Context: The relationship between monetary policy and inflation is not reliable in a crisis, creating a classical problem for the central bank.
Role of Monetary Policy Framework 2015:
Flexible Inflation Targeting (FIT): was formally adopted in India
The Central Government, in consultation with the RBI, notified the inflation target of 4.0% - with 6.0% and 2.0% as the upper and lower tolerance levels.
Inflation target applicable from August 5, 2016, to March 31, 2021.
In case of failure to sustain the targets, RBI would send a report to the central government stating the reasons for its failure and propose remedial measures to be taken.
Issues with the FIT regime in recent times:
Inflation consistently higher than 6% mark: since December 2019 with the exception of March 2020.
Given the limited lockdown and its re-imposition – supply shocks may continue until the COVID situation improve.
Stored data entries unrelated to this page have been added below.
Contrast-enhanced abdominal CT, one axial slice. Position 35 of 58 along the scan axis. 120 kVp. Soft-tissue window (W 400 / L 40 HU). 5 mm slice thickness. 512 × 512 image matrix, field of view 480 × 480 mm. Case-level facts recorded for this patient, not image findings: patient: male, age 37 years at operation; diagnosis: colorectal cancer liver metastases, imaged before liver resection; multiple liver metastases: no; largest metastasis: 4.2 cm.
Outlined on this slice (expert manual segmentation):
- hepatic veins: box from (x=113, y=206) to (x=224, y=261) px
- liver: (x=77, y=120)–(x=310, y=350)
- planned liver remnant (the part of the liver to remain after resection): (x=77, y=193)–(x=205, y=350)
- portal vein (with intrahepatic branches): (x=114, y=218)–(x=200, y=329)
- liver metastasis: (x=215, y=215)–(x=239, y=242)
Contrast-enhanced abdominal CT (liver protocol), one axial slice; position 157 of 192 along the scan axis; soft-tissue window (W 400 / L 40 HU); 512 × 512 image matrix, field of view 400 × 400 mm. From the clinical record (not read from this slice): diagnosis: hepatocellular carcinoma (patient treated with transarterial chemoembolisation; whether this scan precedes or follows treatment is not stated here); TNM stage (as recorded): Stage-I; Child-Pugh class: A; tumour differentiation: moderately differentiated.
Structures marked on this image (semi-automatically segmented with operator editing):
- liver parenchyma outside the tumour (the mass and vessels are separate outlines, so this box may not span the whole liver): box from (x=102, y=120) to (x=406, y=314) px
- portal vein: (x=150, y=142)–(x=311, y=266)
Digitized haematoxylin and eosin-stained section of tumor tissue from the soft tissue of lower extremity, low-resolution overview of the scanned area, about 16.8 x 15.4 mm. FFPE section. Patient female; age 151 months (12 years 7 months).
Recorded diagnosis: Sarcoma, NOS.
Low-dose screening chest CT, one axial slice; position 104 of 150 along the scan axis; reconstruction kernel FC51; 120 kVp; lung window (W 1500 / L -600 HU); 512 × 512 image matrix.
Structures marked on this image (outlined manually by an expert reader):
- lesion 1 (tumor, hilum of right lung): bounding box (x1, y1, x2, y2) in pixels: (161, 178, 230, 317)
Continuing deceleration even before the pandemic:
Indian growth had been decelerating over the last eight quarters, and the January–March 2020 quarter saw a low growth rate of 3.1%.
Liquidity conditions have been kept in the surplus mode since June 2019.
Negative apprehension of the pandemic: Lowest growth in 40 years
The International Monetary Fund in its June 25 projections has placed Indian growth for 2020-21 at (-) 4.5%
Provision of sizeable monetary stimulus: to rejuvenate the depressed economy.
RBI since February aggregated to about Rs 9.57 trillion (equivalent to about 4.7% of 2019-20 nominal GDP).
Way Forward:
RBI should stick to FIT regime: Even though high inflation can pose a dilemma of whether to prolong stimulus or pause rate cut cycle, RBI should take appropriate action as the future unfolds.
Place monetary policy decisions under an escape clause: similar to the Fiscal Responsibility and Budget Management Act, that allows the government to borrow money in exceptional circumstances.